◆ What you should do
Could you convert the stretch of the data below, from the line containing "time: 11:27" through the line containing "time: 12:03", into a JSON list of strings with one string per line and no blank lines? Leave the pictures out of your answer.

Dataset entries
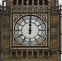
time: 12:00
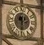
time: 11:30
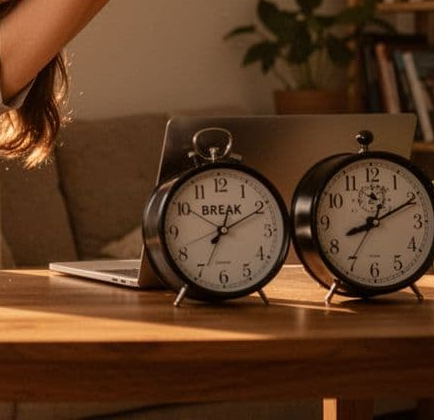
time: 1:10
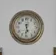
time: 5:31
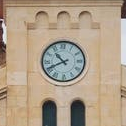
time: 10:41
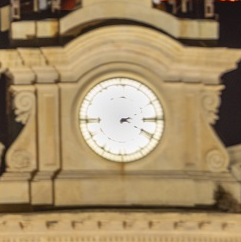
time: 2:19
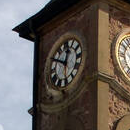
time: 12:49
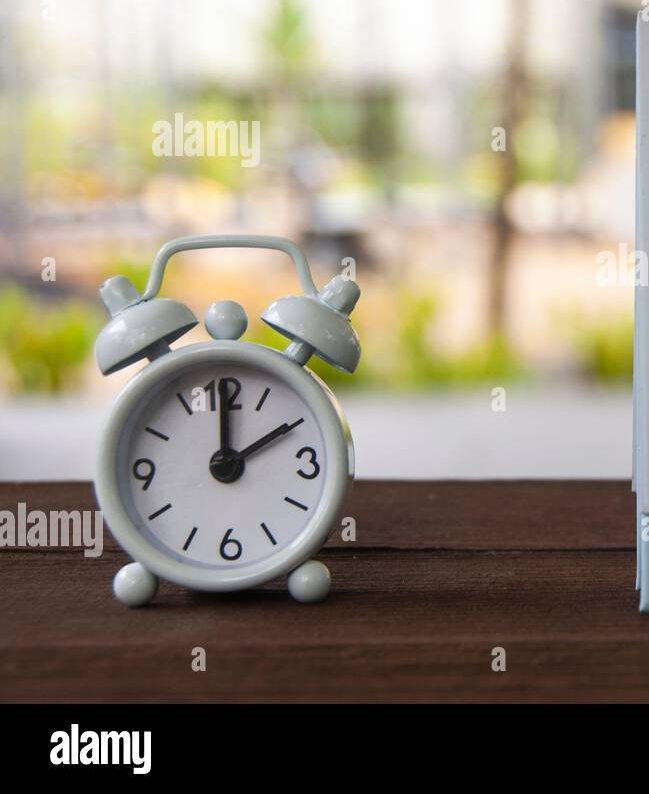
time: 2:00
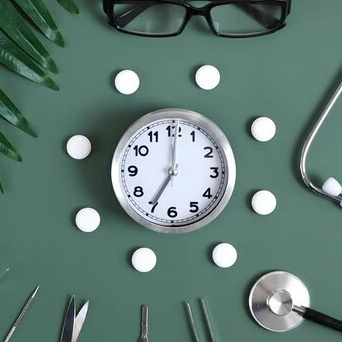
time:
--
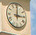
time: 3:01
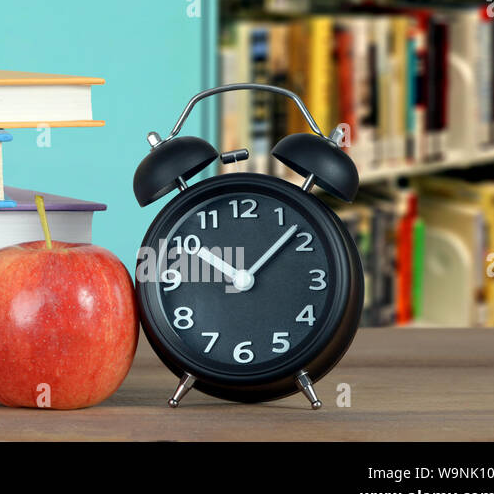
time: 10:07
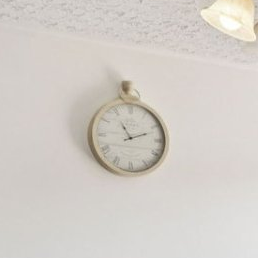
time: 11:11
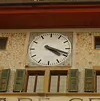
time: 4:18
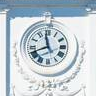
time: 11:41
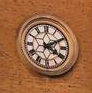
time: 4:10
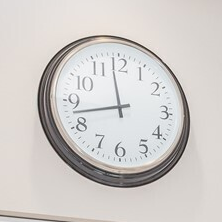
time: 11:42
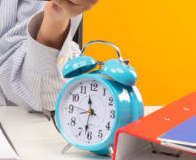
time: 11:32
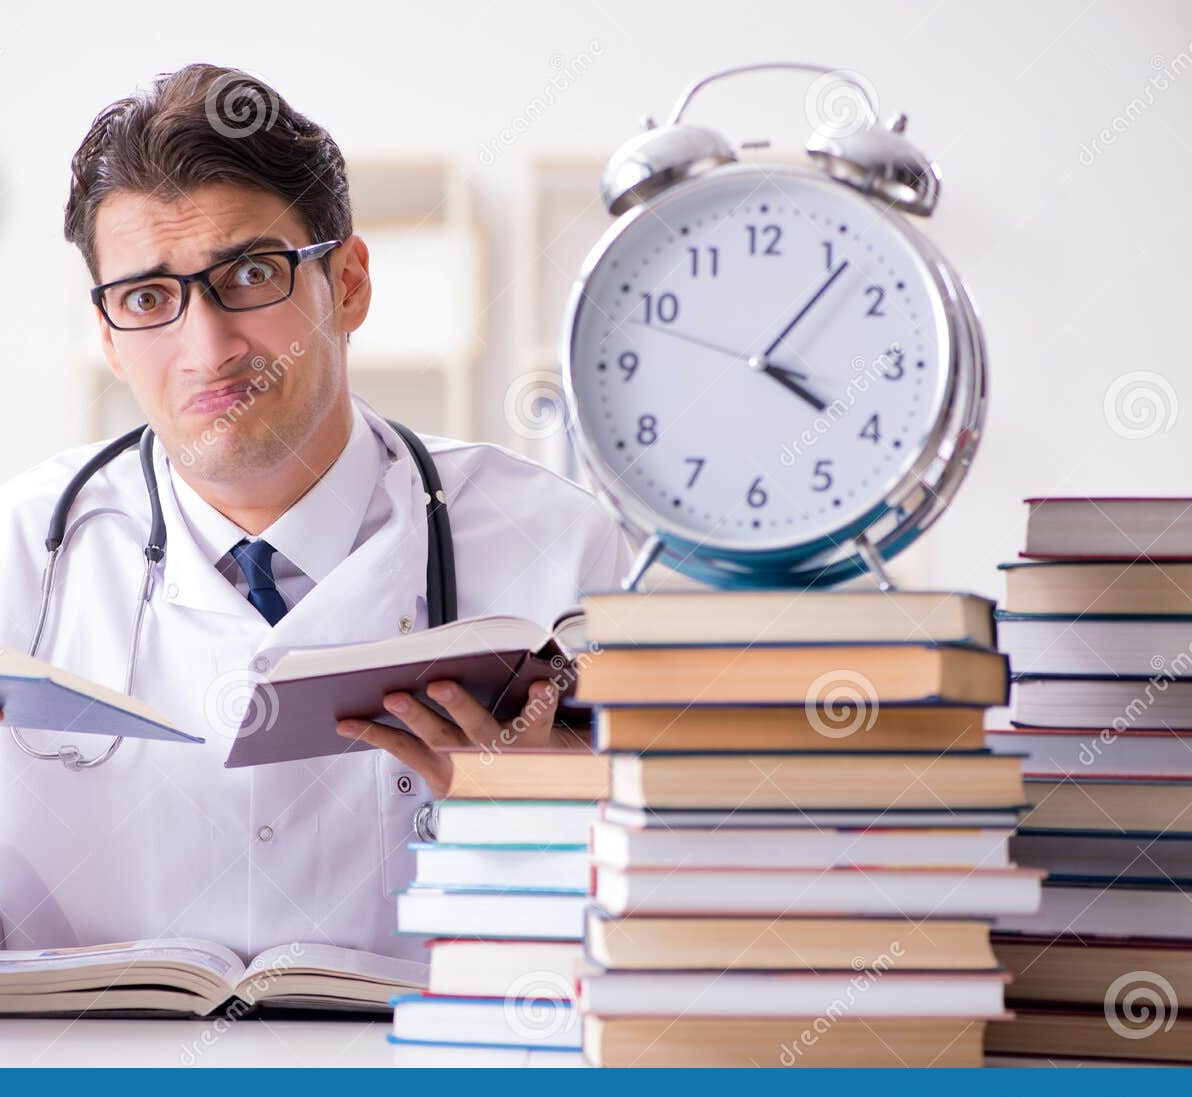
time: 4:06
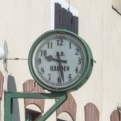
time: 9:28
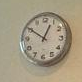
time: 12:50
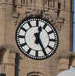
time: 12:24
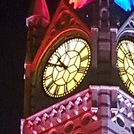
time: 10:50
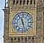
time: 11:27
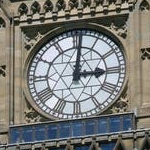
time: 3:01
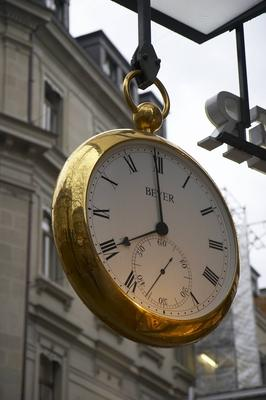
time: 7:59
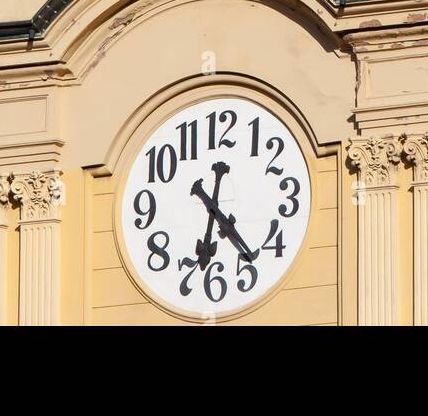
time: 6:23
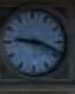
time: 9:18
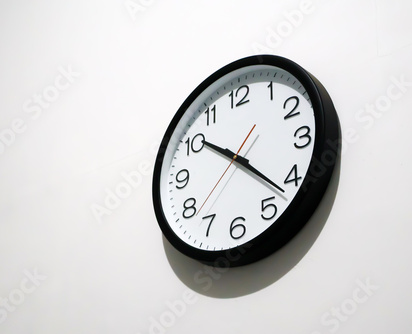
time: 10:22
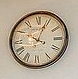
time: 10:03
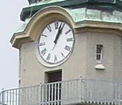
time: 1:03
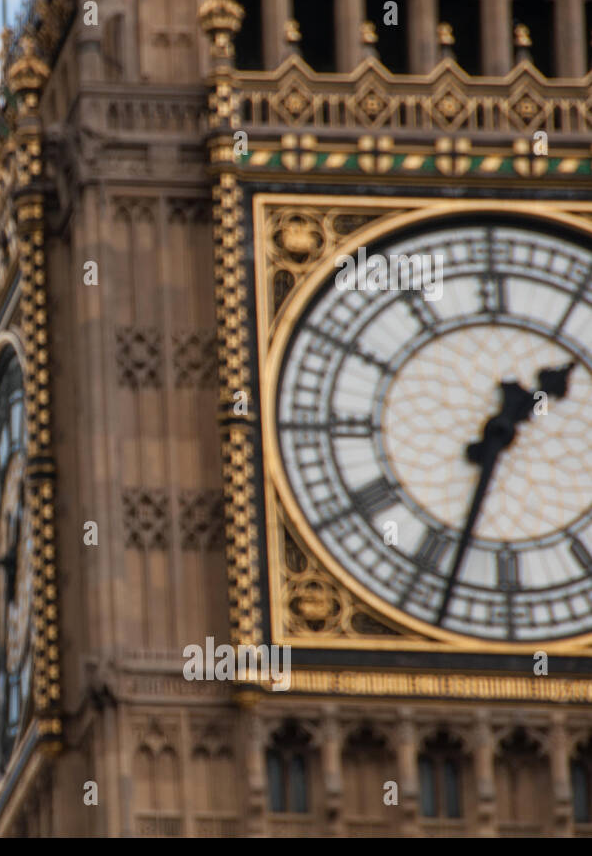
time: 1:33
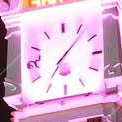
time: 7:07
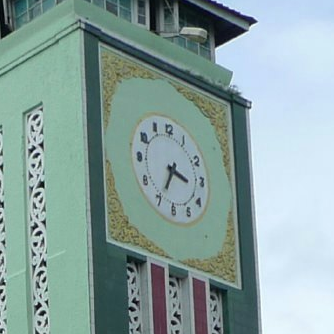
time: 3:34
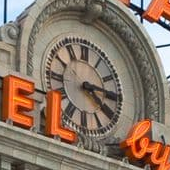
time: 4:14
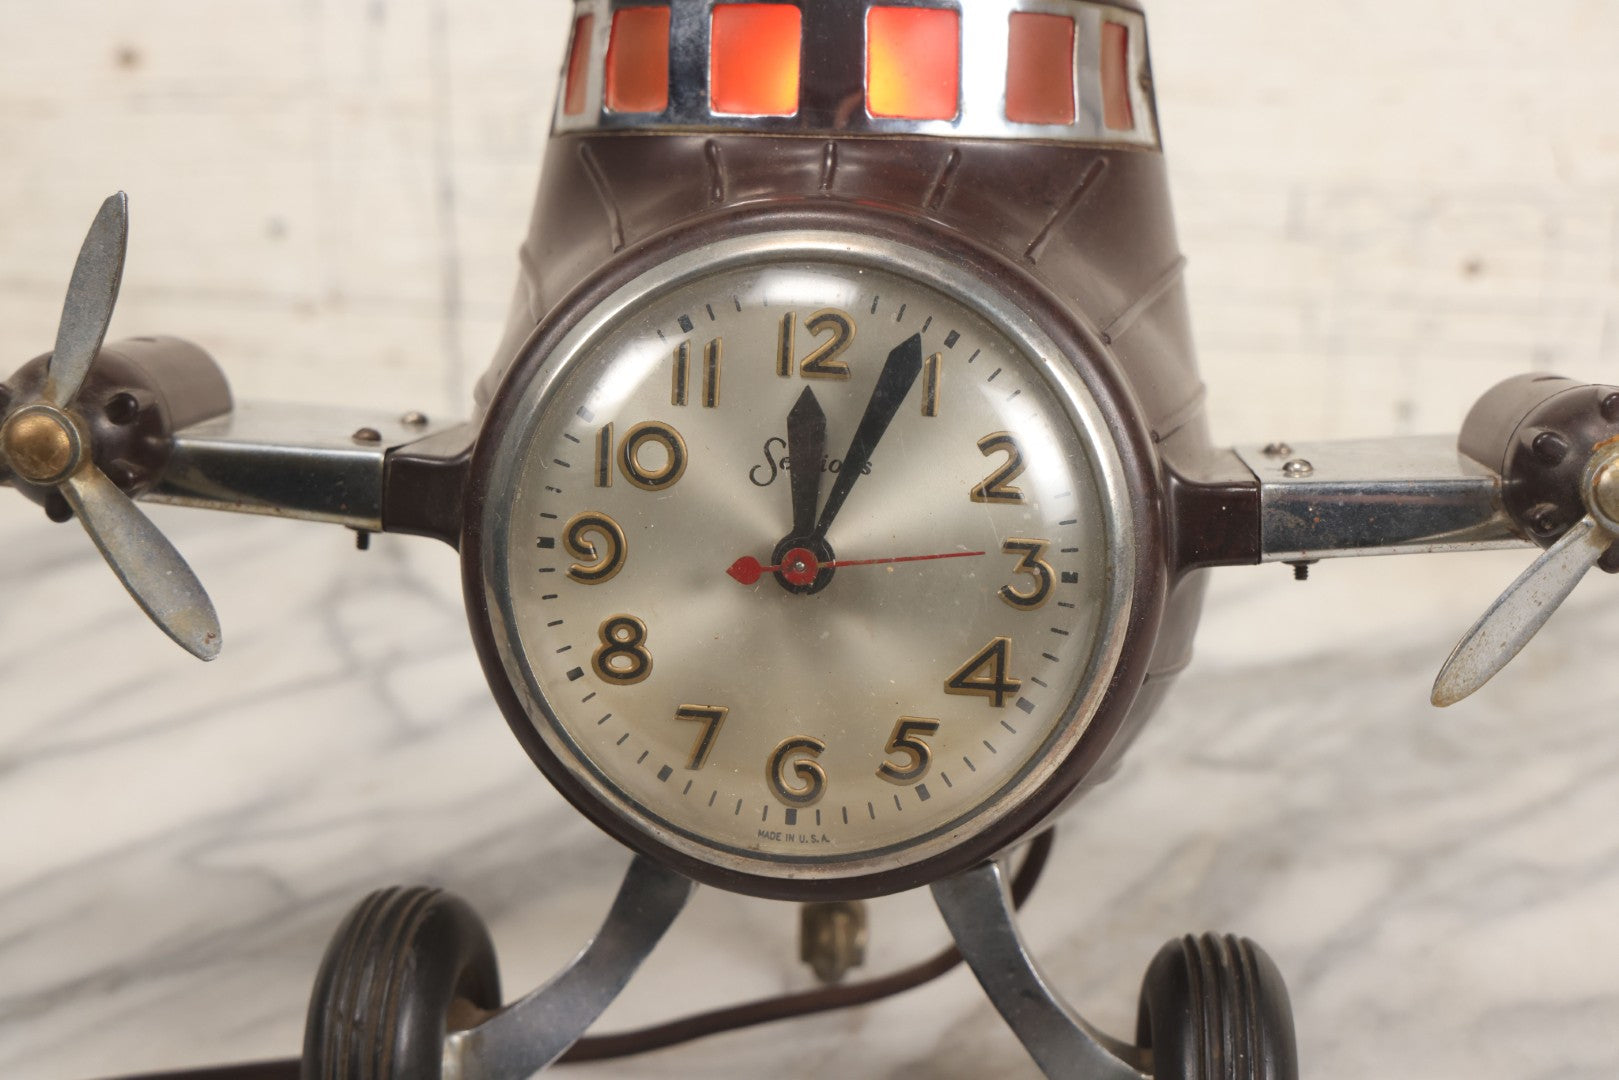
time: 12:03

◆ Reply
[
  "time: 11:27",
  "time: 3:01",
  "time: 7:59",
  "time: 6:23",
  "time: 9:18",
  "time: 10:22",
  "time: 10:03",
  "time: 1:03",
  "time: 1:33",
  "time: 7:07",
  "time: 3:34",
  "time: 4:14",
  "time: 12:03"
]